Saturday 27 May 2023

Foreign-Born Workers Now Make Up Nearly One-Fifth Of American Workforce

 The share of the American workforce composed of foreign-born workers rose to record levels last year, a phenomenon which comes as immigration surges in the wake of worldwide lockdowns and as the nation’s economy grapples with labor shortages.

Workers born in other nations comprised 18.1% of the workforce in 2022, according to data released last week by the Bureau of Labor Statistics, marking an increase from 17.4% in 2021. Hispanics account for nearly half of the foreign-born labor force, while Asians account for one-quarter of the foreign-born labor force. Average weekly earnings for foreign-born workers were $945 last year, while weekly earnings for their native-born counterparts were $1,087.

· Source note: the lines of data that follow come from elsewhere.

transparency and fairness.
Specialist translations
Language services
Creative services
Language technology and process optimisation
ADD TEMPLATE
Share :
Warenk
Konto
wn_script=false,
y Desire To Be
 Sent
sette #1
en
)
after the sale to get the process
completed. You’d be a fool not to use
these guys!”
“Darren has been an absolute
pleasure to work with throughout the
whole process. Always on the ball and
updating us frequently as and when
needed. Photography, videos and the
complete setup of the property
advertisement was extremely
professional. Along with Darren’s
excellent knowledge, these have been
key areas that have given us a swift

Native-born workers were more likely than foreign-born workers to hold positions in management, professional, and sales occupations, while the latter were more likely to work in service, natural resources, construction, logistics, and maintenance. Labor force participation among native-born males was 66.0% compared to 77.4% for foreign-born men.

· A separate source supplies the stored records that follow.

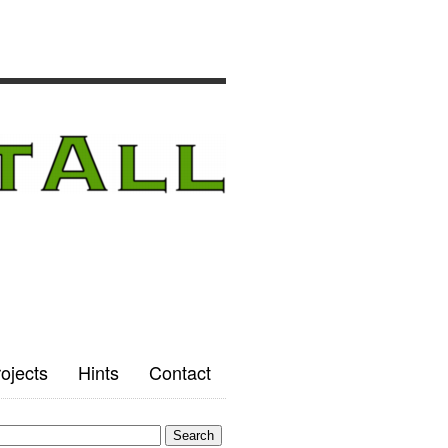
ojects
Hints
Contact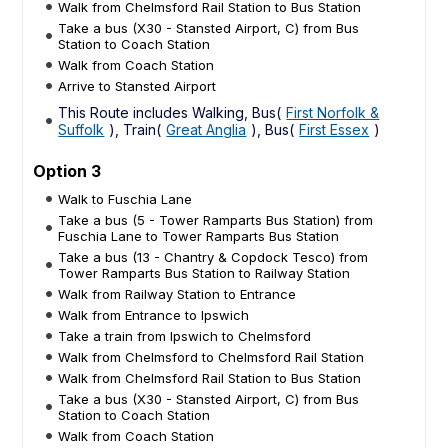
Walk from Chelmsford Rail Station to Bus Station
Take a bus (X30 - Stansted Airport, C) from Bus
Station to Coach Station
Walk from Coach Station
Arrive to Stansted Airport
This Route includes Walking, Bus(
First Norfolk &
Suffolk
), Train(
Great Anglia
), Bus(
First Essex
)
Option 3
Walk to Fuschia Lane
Take a bus (5 - Tower Ramparts Bus Station) from
Fuschia Lane to Tower Ramparts Bus Station
Take a bus (13 - Chantry & Copdock Tesco) from
Tower Ramparts Bus Station to Railway Station
Walk from Railway Station to Entrance
Walk from Entrance to Ipswich
Take a train from Ipswich to Chelmsford
Walk from Chelmsford to Chelmsford Rail Station
Walk from Chelmsford Rail Station to Bus Station
Take a bus (X30 - Stansted Airport, C) from Bus
Station to Coach Station
Walk from Coach Station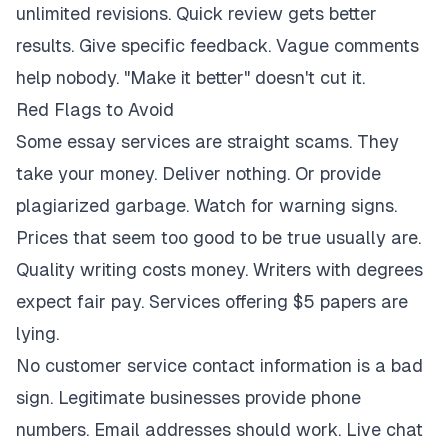
unlimited revisions. Quick review gets better
results. Give specific feedback. Vague comments
help nobody. "Make it better" doesn't cut it.
Red Flags to Avoid
Some essay services are straight scams. They
take your money. Deliver nothing. Or provide
plagiarized garbage. Watch for warning signs.
Prices that seem too good to be true usually are.
Quality writing costs money. Writers with degrees
expect fair pay. Services offering $5 papers are
lying.
No customer service contact information is a bad
sign. Legitimate businesses provide phone
numbers. Email addresses should work. Live chat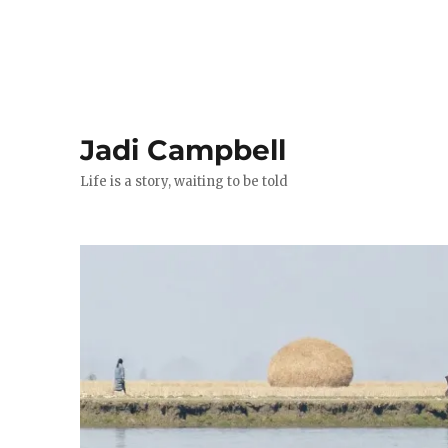
Jadi Campbell
Life is a story, waiting to be told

The heightened level of foreign-born workers as a share of the overall workforce occurs as the United States and other nations reverse public health mandates that slowed immigration and temporary residency. One analysis from Pew Research Center found that there has been a rise in “the number of immigrants receiving green cards as new lawful permanent residents, as well as a partial rebound in arrivals by foreign students, tourists, and other lawful temporary migrants.”

Illegal immigration has meanwhile soared to record levels over the past two years: as many as 5.5 million migrants have crossed into the United States under the Biden administration, according to data from the Federation for American Immigration Reform. Critics of immigration policies forwarded by the White House have asserted that lackluster emphasis on securing the border and increased resources for migrants who enter the country have worsened the crisis.

Several cities and at least one state declared emergencies this month as officials prepare for the conclusion of Title 42, a statute which permitted authorities to quickly turn away migrants at the southern border on public health grounds. Large groups of illegal immigrants have been recorded amassing at the border and seeking to enter the country between ports of entry.

The labor market over the past three years has widely been considered a bright spot in an otherwise dismal economic landscape marked by record inflation and persistent supply chain bottlenecks. Low labor force participation across the economy, on the other hand, has worsened both trends as businesses raise wages to fill their payrolls and attract or retain more workers. Excess retirements amid the lockdown-induced recession have been identified as a factor contributing to decreased labor force participation.


There were 30.0 million foreign-born workers in the United States as of last month, according to data from the Bureau of Labor Statistics, eclipsing the 27.7 million workers counted in the month before the lockdowns and significantly surpassing 22.0 million workers three years ago. There were meanwhile 131.1 million native-born workers last month, according to more data, a figure which remains below levels recorded before the recession.

Foreign-born workers composed some 15.0% of the workforce in 2005, according to more data from the Bureau of Labor Statistics.